From 28af255824b92a79fc055e15f5dd2251bc055c10 Mon Sep 17 00:00:00 2001
From: Alex Kogan <alex.kogan@oracle.com>
Date: Thu, 27 Aug 2020 19:06:48 -0400
Subject: [PATCH v10 7/7] locking/qspinlock: Implement incremental culling in
 CNA

Replace the scan of the main queue in cna_order_queue()
with incremental culling. This decreases the worst case
complexity of cna_order_queue() from O(n) down to O(1).
The idea is to move waiters running on other nodes
gradually, one-by-one, into the secondary queue. This is
achieved by probing the numa node of the next waiter only,
hence O(1) complexity. To keep the lock priority on the
same node even if there is a chain of waiters from different
nodes, we overwrite numa nodes of those waiters. Those
'fake' numa nodes will be reset in subsequent lock acquisitions.

Signed-off-by: Alex Kogan <alex.kogan@oracle.com>
---
 kernel/locking/qspinlock_cna.h | 135 +++++++++++++++------------------
 1 file changed, 63 insertions(+), 72 deletions(-)

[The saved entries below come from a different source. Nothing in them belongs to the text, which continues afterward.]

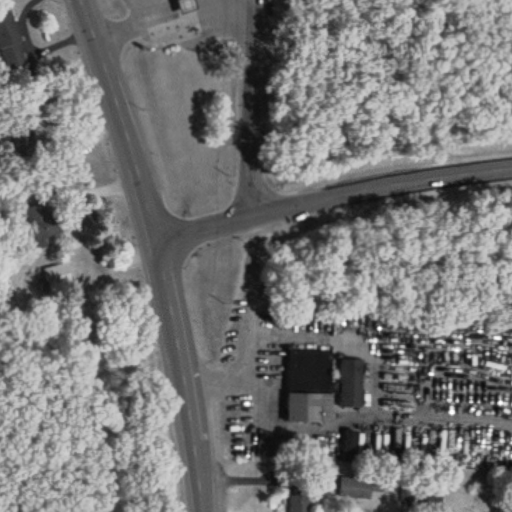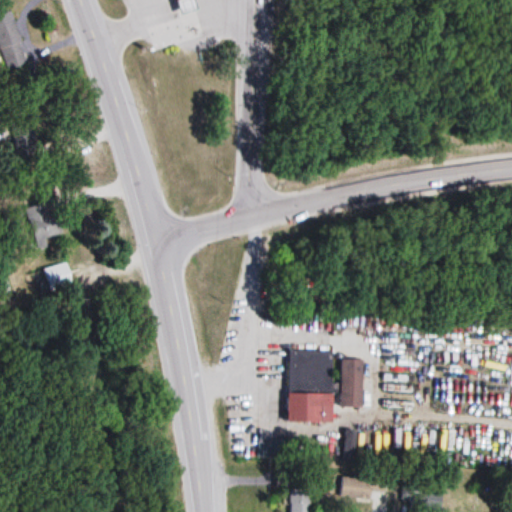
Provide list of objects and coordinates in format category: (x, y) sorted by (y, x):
building: (189, 5)
building: (9, 41)
road: (248, 111)
road: (115, 121)
road: (333, 201)
building: (40, 224)
building: (50, 280)
building: (309, 370)
road: (179, 377)
building: (351, 384)
building: (310, 409)
building: (347, 451)
building: (359, 488)
building: (298, 501)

diff --git a/kernel/locking/qspinlock_cna.h b/kernel/locking/qspinlock_cna.h
index 911c96279494..e5faf16ebe29 100644
--- a/kernel/locking/qspinlock_cna.h
+++ b/kernel/locking/qspinlock_cna.h
@@ -59,14 +59,14 @@ struct cna_node {
 	u16			numa_node;
 	u16			real_numa_node;
 	u32			encoded_tail;	/* self */
-	u32			partial_order;	/* encoded tail or enum val */
+	u32			partial_order;	/* enum val */
 	u32			intra_count;
 };
 
 enum {
-	LOCAL_WAITER_FOUND = 2,	/* 0 and 1 are reserved for @locked */
-	FLUSH_SECONDARY_QUEUE = 3,
-	MIN_ENCODED_TAIL
+	LOCAL_WAITER_FOUND,
+	LOCAL_WAITER_NOT_FOUND,
+	FLUSH_SECONDARY_QUEUE,
 };
 
 /*
@@ -90,10 +90,9 @@ static void __init cna_init_nodes_per_cpu(unsigned int cpu)

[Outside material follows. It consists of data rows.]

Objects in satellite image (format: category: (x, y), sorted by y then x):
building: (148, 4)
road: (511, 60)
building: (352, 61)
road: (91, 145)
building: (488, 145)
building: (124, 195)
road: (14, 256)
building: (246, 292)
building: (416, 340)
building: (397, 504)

 		cn->encoded_tail = encode_tail(cpu, i);
 		/*
 		 * make sure @encoded_tail is not confused with other valid
-		 * values for @locked (0 or 1) or with designated values for
-		 * @pre_scan_result
+		 * values for @locked (0 or 1)
 		 */
-		WARN_ON(cn->encoded_tail < MIN_ENCODED_TAIL);
+		WARN_ON(cn->encoded_tail <= 1);
 	}
 }
 
@@ -117,10 +116,6 @@ static int __init cna_init_nodes(void)
 
 static __always_inline void cna_init_node(struct mcs_spinlock *node)
 {
-	/*
-	 * Set the priority bit in @numa_node for threads that should not
-	 * be moved to the secondary queue.
-	 */
 	bool priority = !in_task() || irqs_disabled() || rt_task(current);
 	struct cna_node *cn = (struct cna_node *)node;
 
@@ -213,79 +208,64 @@ static inline bool cna_try_clear_tail(struct qspinlock *lock, u32 val,
 }
 
 /*
- * cna_splice_tail -- splice nodes in the primary queue between [first, last]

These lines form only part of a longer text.